不登校恋愛



ららちゃんを幸せにするのは俺じゃなかったけど、



けーちゃんならきっと、ららちゃんをたくさん笑顔にしてくれる。




この先、きっと俺よりららちゃんの方がけーちゃんを知って、



けーちゃんの1番の理解者が俺じゃなくなっても、



これからも、ずっと…




二人の幸せを願ってるよ。





俺の瞳を真っ直ぐ見つめたまま、けーちゃんの頬に一粒の涙が流れていった。



そして下手くそに笑って、言ったんだ。




「……ありがとう…」




ありがとうってその一言が、口下手なけーちゃんから俺への、最高なプレゼント。




それからは、体育館の壁に背をつけて、ふたりで空を眺めた。




母さんや、けーちゃんもららちゃんも、みんな俺のそばから、いつかはいなくなると思っていた。



でも全然そんなことなくて、そう思っていたのは俺だけ。



この前きた、母さんからのメールを思い出して、ふっと笑った。




_“この前、もう会えないなんてメールしてごめんね。夫婦喧嘩をして、カーッとなってつい涼太にあんなこと…

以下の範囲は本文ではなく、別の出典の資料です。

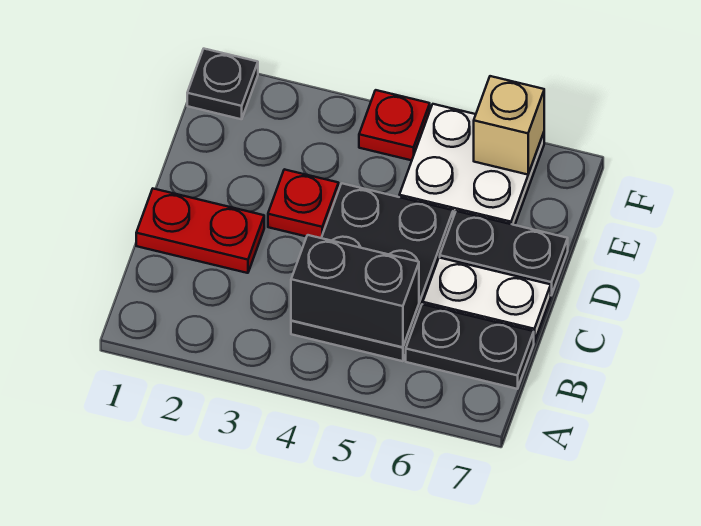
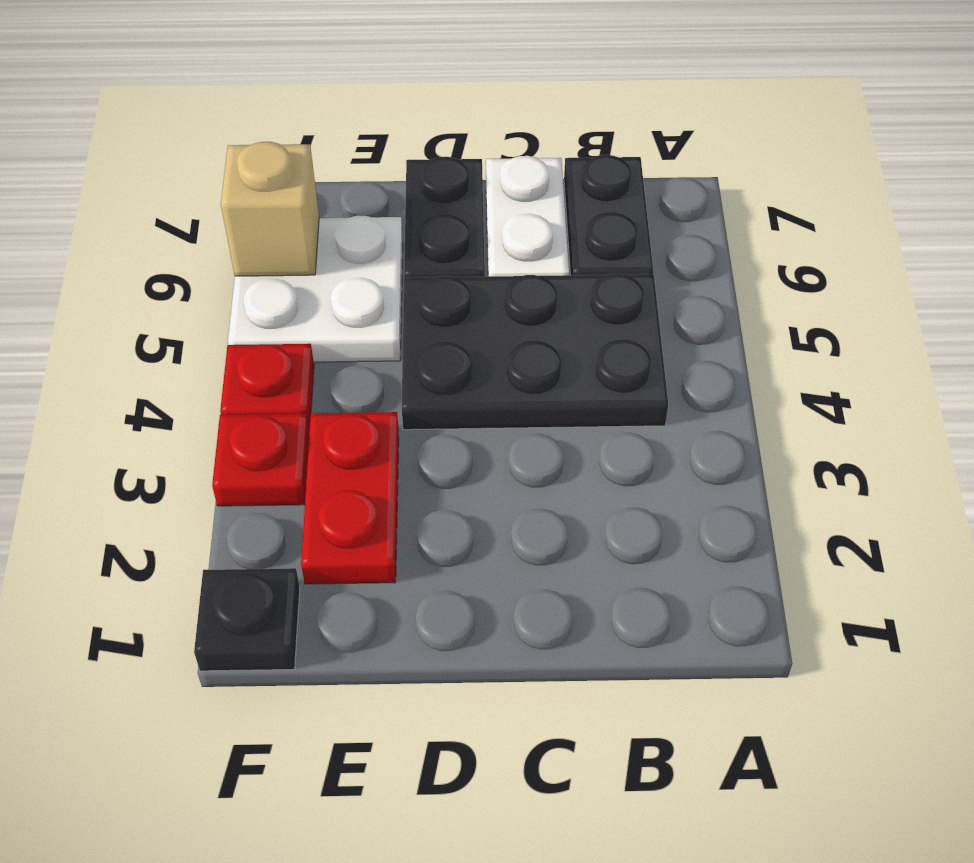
black 1x2 brick [291,235,419,347] -> none
red 1x2 plate [136,189,264,273] -> red 1x2 plate moved to [301,412,399,584]
red 1x1 plate [268,169,339,238] -> red 1x1 plate moved to [212,413,309,506]

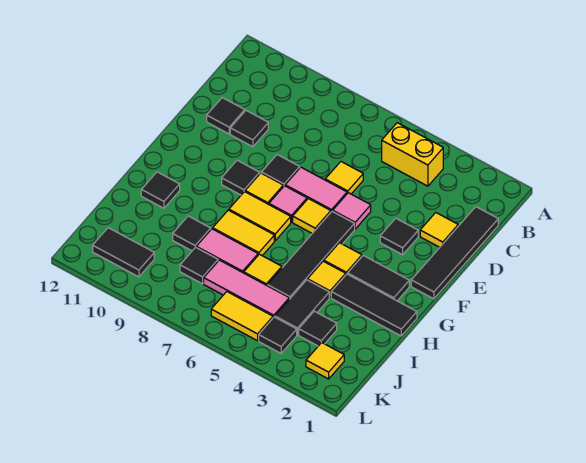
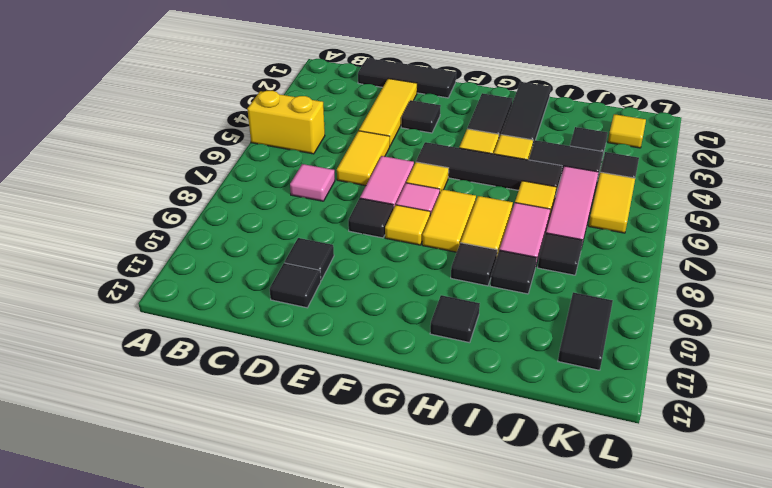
yellow 1x2 brick [382,123,443,186] -> yellow 1x2 brick turned to [247,91,325,154]
black 1x4 tile [411,207,498,299] -> black 1x3 tile [358,58,456,98]
yellow 1x1 tile [420,213,458,247] -> yellow 1x3 tile [359,79,417,145]
yellow 1x1 tile [325,162,363,194] -> yellow 1x2 tile [337,131,390,186]
pink 1x1 tile [333,193,371,229] -> pink 1x1 tile moved to [290,164,335,201]
black 1x1 tile [222,160,260,195] -> black 1x1 tile moved to [451,243,497,286]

パパと仲直りして、涼太にもちゃんと謝らないとって思って…


本当にごめんなさい。



あっ、また今度、会いに行くね!”




…そんなこと言って、いつも会いにこないくせに



そう思ったけど、今回こそは来るって信じてみようかな。



それにもし、また来なかったとしても、



俺が母さんたちに会いに行こう。




「…なんで笑ってんの?」



けーちゃんが不思議そうに俺を横目で見てる。




俺はイタズラに笑うと、けーちゃんの頬に残っていた涙を手で拭った。